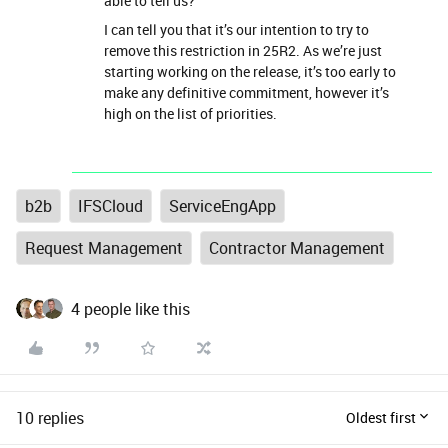
able to tell us?
I can tell you that it’s our intention to try to
remove this restriction in 25R2. As we’re just
starting working on the release, it’s too early to
make any definitive commitment, however it’s
high on the list of priorities.
b2b
IFSCloud
ServiceEngApp
Request Management
Contractor Management
4 people like this
10 replies
Oldest first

Exercise aim: Pull out every line of the data above that contains the string "Management". Treat uppercase and lowercase letters as different.

Completed exercise:
Request Management
Contractor Management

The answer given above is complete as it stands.